** WHAT NEEDS TO BE DONE **
The only acceptable output is every entry, printed exactly.

** PROVIDED RECORDS **

______

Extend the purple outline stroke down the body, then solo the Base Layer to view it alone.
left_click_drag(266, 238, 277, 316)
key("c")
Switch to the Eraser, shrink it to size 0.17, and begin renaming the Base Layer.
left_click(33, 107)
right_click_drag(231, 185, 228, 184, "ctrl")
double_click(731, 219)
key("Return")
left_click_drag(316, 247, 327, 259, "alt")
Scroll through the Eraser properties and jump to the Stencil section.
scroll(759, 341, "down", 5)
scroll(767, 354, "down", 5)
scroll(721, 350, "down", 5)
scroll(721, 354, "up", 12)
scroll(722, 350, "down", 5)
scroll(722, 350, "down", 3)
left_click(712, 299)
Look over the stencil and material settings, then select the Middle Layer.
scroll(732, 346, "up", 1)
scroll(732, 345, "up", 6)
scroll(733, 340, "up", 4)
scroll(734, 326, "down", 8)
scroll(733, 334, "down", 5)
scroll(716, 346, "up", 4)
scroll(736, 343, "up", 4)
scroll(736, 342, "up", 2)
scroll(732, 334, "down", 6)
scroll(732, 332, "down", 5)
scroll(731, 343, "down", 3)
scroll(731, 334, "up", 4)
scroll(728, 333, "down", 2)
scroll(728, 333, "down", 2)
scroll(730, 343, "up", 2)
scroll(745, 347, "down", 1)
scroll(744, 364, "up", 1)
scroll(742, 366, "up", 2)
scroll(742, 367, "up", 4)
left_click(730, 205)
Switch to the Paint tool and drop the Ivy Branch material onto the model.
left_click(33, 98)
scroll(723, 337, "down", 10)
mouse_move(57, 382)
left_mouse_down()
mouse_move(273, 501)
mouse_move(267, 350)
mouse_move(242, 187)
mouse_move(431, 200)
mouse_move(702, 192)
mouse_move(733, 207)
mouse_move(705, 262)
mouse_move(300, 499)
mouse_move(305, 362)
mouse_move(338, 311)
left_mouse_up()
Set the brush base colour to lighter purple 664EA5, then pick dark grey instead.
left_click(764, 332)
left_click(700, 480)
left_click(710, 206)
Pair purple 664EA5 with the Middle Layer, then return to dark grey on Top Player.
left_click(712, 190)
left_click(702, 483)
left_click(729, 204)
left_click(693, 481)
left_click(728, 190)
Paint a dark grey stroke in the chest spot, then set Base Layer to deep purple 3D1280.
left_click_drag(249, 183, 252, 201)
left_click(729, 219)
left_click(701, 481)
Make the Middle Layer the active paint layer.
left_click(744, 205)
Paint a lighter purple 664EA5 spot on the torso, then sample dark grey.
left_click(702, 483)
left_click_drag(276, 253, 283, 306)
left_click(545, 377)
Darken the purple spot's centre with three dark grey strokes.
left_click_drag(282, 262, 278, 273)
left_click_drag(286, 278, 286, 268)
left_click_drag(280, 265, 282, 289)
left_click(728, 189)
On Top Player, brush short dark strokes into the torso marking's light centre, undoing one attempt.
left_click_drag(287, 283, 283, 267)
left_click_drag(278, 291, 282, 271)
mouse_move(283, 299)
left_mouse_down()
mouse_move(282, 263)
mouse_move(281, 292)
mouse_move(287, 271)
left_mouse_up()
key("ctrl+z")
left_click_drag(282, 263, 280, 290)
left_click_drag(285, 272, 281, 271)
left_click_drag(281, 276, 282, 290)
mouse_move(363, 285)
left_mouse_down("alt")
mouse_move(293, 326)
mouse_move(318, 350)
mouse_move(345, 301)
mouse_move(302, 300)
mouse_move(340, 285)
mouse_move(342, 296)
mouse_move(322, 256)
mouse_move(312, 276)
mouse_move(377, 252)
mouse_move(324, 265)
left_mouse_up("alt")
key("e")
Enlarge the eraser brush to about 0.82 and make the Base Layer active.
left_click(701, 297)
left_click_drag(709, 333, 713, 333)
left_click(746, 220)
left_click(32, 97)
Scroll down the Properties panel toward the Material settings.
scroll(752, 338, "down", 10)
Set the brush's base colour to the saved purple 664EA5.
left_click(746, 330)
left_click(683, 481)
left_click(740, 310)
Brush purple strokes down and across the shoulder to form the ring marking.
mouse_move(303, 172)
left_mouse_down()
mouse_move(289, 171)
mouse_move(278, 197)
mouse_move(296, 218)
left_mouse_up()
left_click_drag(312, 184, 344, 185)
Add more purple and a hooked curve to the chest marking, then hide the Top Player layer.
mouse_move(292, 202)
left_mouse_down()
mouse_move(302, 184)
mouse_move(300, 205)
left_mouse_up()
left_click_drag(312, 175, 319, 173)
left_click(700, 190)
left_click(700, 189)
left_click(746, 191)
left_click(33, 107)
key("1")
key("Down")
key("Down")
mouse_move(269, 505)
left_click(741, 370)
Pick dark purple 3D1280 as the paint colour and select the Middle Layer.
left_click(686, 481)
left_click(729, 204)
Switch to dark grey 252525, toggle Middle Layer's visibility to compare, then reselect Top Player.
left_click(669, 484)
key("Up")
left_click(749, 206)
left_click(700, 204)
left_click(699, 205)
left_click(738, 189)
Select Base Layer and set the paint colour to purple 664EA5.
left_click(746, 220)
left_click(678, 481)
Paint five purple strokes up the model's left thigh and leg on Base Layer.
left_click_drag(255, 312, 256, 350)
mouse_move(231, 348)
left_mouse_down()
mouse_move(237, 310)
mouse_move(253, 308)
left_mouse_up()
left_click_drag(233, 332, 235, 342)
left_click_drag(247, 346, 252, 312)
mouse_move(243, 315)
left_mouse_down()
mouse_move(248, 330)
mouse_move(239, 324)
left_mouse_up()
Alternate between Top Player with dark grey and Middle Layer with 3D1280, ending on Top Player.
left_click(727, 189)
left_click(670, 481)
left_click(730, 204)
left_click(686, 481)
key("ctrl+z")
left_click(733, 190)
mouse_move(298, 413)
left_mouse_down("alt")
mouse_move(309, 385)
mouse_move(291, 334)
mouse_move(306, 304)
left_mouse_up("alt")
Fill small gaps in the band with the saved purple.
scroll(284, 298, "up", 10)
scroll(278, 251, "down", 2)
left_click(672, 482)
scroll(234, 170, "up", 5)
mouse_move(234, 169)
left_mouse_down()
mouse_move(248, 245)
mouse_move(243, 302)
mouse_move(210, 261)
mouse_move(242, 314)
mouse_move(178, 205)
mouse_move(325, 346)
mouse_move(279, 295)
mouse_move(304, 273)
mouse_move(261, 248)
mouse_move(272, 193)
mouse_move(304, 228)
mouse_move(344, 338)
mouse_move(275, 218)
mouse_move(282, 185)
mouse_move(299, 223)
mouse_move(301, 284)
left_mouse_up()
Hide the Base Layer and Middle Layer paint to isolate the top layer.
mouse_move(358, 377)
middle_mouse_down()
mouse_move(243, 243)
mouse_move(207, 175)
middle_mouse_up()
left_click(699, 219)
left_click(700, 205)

______

** TASK RESPONSE **
Extend the purple outline stroke down the body, then solo the Base Layer to view it alone.
left_click_drag(266, 238, 277, 316)
key("c")
Switch to the Eraser, shrink it to size 0.17, and begin renaming the Base Layer.
left_click(33, 107)
right_click_drag(231, 185, 228, 184, "ctrl")
double_click(731, 219)
key("Return")
left_click_drag(316, 247, 327, 259, "alt")
Scroll through the Eraser properties and jump to the Stencil section.
scroll(759, 341, "down", 5)
scroll(767, 354, "down", 5)
scroll(721, 350, "down", 5)
scroll(721, 354, "up", 12)
scroll(722, 350, "down", 5)
scroll(722, 350, "down", 3)
left_click(712, 299)
Look over the stencil and material settings, then select the Middle Layer.
scroll(732, 346, "up", 1)
scroll(732, 345, "up", 6)
scroll(733, 340, "up", 4)
scroll(734, 326, "down", 8)
scroll(733, 334, "down", 5)
scroll(716, 346, "up", 4)
scroll(736, 343, "up", 4)
scroll(736, 342, "up", 2)
scroll(732, 334, "down", 6)
scroll(732, 332, "down", 5)
scroll(731, 343, "down", 3)
scroll(731, 334, "up", 4)
scroll(728, 333, "down", 2)
scroll(728, 333, "down", 2)
scroll(730, 343, "up", 2)
scroll(745, 347, "down", 1)
scroll(744, 364, "up", 1)
scroll(742, 366, "up", 2)
scroll(742, 367, "up", 4)
left_click(730, 205)
Switch to the Paint tool and drop the Ivy Branch material onto the model.
left_click(33, 98)
scroll(723, 337, "down", 10)
mouse_move(57, 382)
left_mouse_down()
mouse_move(273, 501)
mouse_move(267, 350)
mouse_move(242, 187)
mouse_move(431, 200)
mouse_move(702, 192)
mouse_move(733, 207)
mouse_move(705, 262)
mouse_move(300, 499)
mouse_move(305, 362)
mouse_move(338, 311)
left_mouse_up()
Set the brush base colour to lighter purple 664EA5, then pick dark grey instead.
left_click(764, 332)
left_click(700, 480)
left_click(710, 206)
Pair purple 664EA5 with the Middle Layer, then return to dark grey on Top Player.
left_click(712, 190)
left_click(702, 483)
left_click(729, 204)
left_click(693, 481)
left_click(728, 190)
Paint a dark grey stroke in the chest spot, then set Base Layer to deep purple 3D1280.
left_click_drag(249, 183, 252, 201)
left_click(729, 219)
left_click(701, 481)
Make the Middle Layer the active paint layer.
left_click(744, 205)
Paint a lighter purple 664EA5 spot on the torso, then sample dark grey.
left_click(702, 483)
left_click_drag(276, 253, 283, 306)
left_click(545, 377)
Darken the purple spot's centre with three dark grey strokes.
left_click_drag(282, 262, 278, 273)
left_click_drag(286, 278, 286, 268)
left_click_drag(280, 265, 282, 289)
left_click(728, 189)
On Top Player, brush short dark strokes into the torso marking's light centre, undoing one attempt.
left_click_drag(287, 283, 283, 267)
left_click_drag(278, 291, 282, 271)
mouse_move(283, 299)
left_mouse_down()
mouse_move(282, 263)
mouse_move(281, 292)
mouse_move(287, 271)
left_mouse_up()
key("ctrl+z")
left_click_drag(282, 263, 280, 290)
left_click_drag(285, 272, 281, 271)
left_click_drag(281, 276, 282, 290)
mouse_move(363, 285)
left_mouse_down("alt")
mouse_move(293, 326)
mouse_move(318, 350)
mouse_move(345, 301)
mouse_move(302, 300)
mouse_move(340, 285)
mouse_move(342, 296)
mouse_move(322, 256)
mouse_move(312, 276)
mouse_move(377, 252)
mouse_move(324, 265)
left_mouse_up("alt")
key("e")
Enlarge the eraser brush to about 0.82 and make the Base Layer active.
left_click(701, 297)
left_click_drag(709, 333, 713, 333)
left_click(746, 220)
left_click(32, 97)
Scroll down the Properties panel toward the Material settings.
scroll(752, 338, "down", 10)
Set the brush's base colour to the saved purple 664EA5.
left_click(746, 330)
left_click(683, 481)
left_click(740, 310)
Brush purple strokes down and across the shoulder to form the ring marking.
mouse_move(303, 172)
left_mouse_down()
mouse_move(289, 171)
mouse_move(278, 197)
mouse_move(296, 218)
left_mouse_up()
left_click_drag(312, 184, 344, 185)
Add more purple and a hooked curve to the chest marking, then hide the Top Player layer.
mouse_move(292, 202)
left_mouse_down()
mouse_move(302, 184)
mouse_move(300, 205)
left_mouse_up()
left_click_drag(312, 175, 319, 173)
left_click(700, 190)
left_click(700, 189)
left_click(746, 191)
left_click(33, 107)
key("1")
key("Down")
key("Down")
mouse_move(269, 505)
left_click(741, 370)
Pick dark purple 3D1280 as the paint colour and select the Middle Layer.
left_click(686, 481)
left_click(729, 204)
Switch to dark grey 252525, toggle Middle Layer's visibility to compare, then reselect Top Player.
left_click(669, 484)
key("Up")
left_click(749, 206)
left_click(700, 204)
left_click(699, 205)
left_click(738, 189)
Select Base Layer and set the paint colour to purple 664EA5.
left_click(746, 220)
left_click(678, 481)
Paint five purple strokes up the model's left thigh and leg on Base Layer.
left_click_drag(255, 312, 256, 350)
mouse_move(231, 348)
left_mouse_down()
mouse_move(237, 310)
mouse_move(253, 308)
left_mouse_up()
left_click_drag(233, 332, 235, 342)
left_click_drag(247, 346, 252, 312)
mouse_move(243, 315)
left_mouse_down()
mouse_move(248, 330)
mouse_move(239, 324)
left_mouse_up()
Alternate between Top Player with dark grey and Middle Layer with 3D1280, ending on Top Player.
left_click(727, 189)
left_click(670, 481)
left_click(730, 204)
left_click(686, 481)
key("ctrl+z")
left_click(733, 190)
mouse_move(298, 413)
left_mouse_down("alt")
mouse_move(309, 385)
mouse_move(291, 334)
mouse_move(306, 304)
left_mouse_up("alt")
Fill small gaps in the band with the saved purple.
scroll(284, 298, "up", 10)
scroll(278, 251, "down", 2)
left_click(672, 482)
scroll(234, 170, "up", 5)
mouse_move(234, 169)
left_mouse_down()
mouse_move(248, 245)
mouse_move(243, 302)
mouse_move(210, 261)
mouse_move(242, 314)
mouse_move(178, 205)
mouse_move(325, 346)
mouse_move(279, 295)
mouse_move(304, 273)
mouse_move(261, 248)
mouse_move(272, 193)
mouse_move(304, 228)
mouse_move(344, 338)
mouse_move(275, 218)
mouse_move(282, 185)
mouse_move(299, 223)
mouse_move(301, 284)
left_mouse_up()
Hide the Base Layer and Middle Layer paint to isolate the top layer.
mouse_move(358, 377)
middle_mouse_down()
mouse_move(243, 243)
mouse_move(207, 175)
middle_mouse_up()
left_click(699, 219)
left_click(700, 205)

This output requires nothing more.